◆ **DIRECTIVE**
Please count the lines in the listing below that contain the word "your", and reply with that number alone.

◆ **Items listed in a dataset**
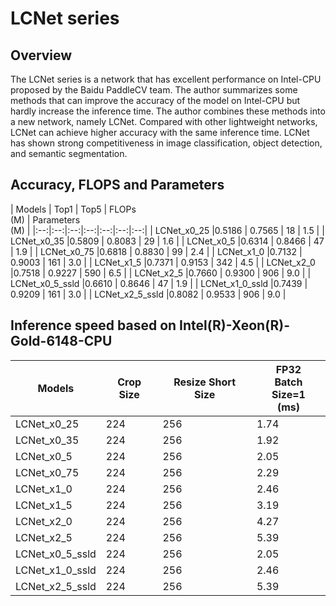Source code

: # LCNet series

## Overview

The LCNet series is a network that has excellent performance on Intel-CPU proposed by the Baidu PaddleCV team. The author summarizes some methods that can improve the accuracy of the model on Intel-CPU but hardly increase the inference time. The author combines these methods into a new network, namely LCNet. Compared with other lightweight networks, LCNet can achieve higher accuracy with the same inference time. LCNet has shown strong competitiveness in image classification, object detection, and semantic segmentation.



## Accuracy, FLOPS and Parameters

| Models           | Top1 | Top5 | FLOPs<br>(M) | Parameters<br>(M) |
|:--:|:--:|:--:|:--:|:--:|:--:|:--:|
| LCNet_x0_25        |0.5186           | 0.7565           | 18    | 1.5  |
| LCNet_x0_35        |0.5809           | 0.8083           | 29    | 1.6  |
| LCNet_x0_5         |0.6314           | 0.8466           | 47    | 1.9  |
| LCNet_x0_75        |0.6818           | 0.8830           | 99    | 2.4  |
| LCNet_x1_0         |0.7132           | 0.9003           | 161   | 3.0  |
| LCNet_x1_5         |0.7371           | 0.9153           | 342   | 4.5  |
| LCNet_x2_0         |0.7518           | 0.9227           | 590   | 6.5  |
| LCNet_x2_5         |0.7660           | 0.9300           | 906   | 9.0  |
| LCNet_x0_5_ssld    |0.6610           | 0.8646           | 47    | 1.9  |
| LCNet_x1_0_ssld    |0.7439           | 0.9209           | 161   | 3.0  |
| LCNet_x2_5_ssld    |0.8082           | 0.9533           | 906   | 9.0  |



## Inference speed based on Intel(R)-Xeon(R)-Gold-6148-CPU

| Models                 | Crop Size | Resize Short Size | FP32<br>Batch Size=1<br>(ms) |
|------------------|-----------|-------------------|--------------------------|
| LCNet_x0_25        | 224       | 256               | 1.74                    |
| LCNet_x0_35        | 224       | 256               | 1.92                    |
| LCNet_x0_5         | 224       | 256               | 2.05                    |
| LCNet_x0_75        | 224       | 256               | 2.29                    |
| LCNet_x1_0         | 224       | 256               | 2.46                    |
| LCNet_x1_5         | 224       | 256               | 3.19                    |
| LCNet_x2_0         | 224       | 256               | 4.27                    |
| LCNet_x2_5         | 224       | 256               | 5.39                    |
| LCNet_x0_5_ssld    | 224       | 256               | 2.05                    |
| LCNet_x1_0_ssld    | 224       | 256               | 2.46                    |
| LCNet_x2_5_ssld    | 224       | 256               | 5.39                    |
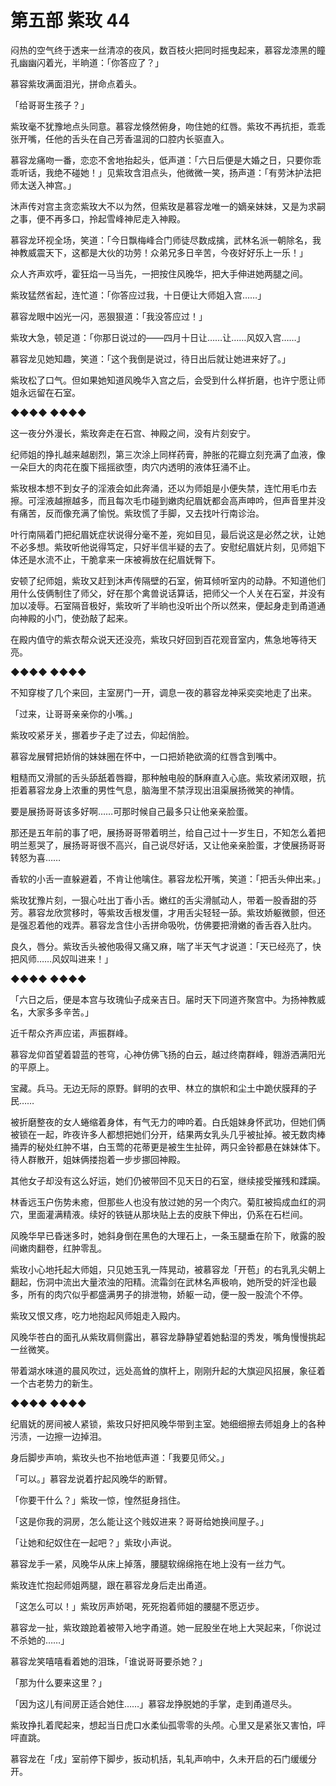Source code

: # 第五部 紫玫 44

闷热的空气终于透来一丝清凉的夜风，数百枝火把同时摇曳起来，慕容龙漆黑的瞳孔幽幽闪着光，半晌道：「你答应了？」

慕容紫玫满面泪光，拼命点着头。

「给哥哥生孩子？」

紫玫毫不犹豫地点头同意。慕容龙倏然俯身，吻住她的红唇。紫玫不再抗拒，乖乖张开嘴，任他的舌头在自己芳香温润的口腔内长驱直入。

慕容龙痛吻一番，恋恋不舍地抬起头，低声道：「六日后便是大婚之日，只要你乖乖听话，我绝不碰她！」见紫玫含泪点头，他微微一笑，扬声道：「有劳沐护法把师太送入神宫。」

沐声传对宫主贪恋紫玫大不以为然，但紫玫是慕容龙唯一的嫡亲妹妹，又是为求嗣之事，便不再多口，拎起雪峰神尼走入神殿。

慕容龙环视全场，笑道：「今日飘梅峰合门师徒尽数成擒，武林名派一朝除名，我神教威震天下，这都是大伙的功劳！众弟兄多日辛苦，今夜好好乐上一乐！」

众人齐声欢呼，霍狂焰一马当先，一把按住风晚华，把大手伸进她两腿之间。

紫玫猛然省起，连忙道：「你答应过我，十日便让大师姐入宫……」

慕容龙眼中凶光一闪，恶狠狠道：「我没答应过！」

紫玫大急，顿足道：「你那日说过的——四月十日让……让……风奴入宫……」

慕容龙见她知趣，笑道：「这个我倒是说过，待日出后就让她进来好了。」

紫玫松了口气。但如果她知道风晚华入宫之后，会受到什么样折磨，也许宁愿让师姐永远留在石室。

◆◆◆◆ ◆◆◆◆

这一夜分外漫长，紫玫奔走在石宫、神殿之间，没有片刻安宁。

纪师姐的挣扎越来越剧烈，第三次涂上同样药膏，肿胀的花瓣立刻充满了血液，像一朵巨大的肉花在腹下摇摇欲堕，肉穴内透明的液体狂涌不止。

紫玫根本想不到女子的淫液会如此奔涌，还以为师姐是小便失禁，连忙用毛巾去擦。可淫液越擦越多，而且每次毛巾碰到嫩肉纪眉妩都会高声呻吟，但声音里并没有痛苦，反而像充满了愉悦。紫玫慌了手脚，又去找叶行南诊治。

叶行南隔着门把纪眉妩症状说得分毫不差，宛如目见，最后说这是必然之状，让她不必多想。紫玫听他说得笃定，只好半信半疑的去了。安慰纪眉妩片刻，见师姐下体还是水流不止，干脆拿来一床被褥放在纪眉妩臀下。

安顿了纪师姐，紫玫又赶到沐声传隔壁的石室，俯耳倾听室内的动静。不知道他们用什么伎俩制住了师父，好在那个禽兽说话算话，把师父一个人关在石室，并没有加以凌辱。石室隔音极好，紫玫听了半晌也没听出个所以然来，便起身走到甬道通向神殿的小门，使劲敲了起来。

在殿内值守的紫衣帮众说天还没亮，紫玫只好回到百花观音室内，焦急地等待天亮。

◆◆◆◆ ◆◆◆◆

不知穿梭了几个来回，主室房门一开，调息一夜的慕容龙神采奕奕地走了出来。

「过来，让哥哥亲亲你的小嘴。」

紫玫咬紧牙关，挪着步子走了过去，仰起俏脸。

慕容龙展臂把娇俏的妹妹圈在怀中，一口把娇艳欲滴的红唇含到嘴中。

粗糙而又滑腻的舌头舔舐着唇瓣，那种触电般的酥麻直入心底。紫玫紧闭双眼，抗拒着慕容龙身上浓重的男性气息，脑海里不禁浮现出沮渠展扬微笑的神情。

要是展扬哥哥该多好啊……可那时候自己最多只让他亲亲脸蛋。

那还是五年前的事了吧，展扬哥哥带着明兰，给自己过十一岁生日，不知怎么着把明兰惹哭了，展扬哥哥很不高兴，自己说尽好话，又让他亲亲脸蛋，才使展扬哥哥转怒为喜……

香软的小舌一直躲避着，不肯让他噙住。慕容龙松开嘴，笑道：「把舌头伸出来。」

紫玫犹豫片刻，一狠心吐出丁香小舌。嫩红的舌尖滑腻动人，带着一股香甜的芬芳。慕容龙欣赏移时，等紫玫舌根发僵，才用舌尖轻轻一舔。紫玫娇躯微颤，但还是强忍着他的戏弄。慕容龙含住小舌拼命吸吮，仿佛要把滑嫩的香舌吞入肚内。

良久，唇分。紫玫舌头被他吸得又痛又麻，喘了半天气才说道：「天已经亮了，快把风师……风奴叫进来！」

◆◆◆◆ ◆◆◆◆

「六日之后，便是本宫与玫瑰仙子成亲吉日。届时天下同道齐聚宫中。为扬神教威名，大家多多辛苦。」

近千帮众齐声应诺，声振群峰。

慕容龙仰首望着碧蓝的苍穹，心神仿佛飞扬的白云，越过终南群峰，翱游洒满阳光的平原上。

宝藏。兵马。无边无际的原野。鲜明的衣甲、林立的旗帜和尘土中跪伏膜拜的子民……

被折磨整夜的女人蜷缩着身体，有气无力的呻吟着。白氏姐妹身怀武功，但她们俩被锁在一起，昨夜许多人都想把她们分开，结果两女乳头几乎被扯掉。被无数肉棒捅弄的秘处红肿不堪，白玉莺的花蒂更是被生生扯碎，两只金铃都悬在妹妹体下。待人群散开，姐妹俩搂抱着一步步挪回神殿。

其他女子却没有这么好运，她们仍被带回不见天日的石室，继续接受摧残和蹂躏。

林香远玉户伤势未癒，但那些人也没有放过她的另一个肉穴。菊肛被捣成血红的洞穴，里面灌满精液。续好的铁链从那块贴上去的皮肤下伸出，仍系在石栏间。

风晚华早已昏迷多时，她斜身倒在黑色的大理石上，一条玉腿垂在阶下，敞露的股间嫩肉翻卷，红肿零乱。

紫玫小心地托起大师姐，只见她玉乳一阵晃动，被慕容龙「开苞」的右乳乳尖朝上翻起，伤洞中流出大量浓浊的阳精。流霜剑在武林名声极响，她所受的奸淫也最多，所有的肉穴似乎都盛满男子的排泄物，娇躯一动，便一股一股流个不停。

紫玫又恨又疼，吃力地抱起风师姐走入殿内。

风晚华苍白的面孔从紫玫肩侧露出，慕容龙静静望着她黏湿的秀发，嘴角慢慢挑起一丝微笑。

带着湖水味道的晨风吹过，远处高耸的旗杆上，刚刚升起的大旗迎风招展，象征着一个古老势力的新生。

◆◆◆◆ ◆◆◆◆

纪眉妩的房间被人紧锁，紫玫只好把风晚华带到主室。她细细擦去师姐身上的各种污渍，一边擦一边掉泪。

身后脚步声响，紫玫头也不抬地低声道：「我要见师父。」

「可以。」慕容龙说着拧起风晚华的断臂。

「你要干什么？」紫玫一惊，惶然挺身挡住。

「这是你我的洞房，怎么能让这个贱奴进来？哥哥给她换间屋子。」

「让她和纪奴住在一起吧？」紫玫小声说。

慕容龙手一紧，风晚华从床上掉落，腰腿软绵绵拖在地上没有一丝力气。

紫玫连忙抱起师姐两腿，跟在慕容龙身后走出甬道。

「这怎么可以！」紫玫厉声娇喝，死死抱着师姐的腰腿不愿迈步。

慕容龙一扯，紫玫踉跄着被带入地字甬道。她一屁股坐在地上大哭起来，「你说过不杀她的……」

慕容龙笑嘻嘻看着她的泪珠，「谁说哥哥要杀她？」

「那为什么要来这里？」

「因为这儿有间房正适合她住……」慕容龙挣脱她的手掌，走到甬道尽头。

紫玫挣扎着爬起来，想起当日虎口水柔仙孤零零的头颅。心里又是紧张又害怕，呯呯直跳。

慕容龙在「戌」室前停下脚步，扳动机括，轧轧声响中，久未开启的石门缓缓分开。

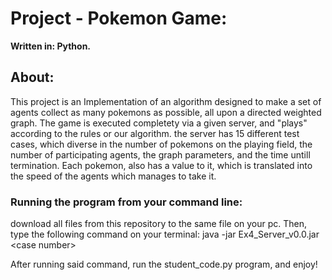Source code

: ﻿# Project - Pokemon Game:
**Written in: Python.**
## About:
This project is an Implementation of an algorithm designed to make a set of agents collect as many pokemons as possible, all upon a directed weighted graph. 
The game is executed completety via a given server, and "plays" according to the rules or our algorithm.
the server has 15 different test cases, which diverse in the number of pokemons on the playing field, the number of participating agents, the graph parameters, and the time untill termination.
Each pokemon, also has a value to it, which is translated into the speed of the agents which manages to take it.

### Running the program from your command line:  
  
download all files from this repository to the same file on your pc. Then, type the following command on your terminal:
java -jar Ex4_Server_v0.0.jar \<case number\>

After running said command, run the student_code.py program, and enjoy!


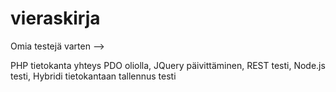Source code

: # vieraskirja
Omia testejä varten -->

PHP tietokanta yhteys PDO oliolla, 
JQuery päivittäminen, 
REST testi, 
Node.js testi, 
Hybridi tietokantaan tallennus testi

◆ **WRITTEN SOLUTION**
2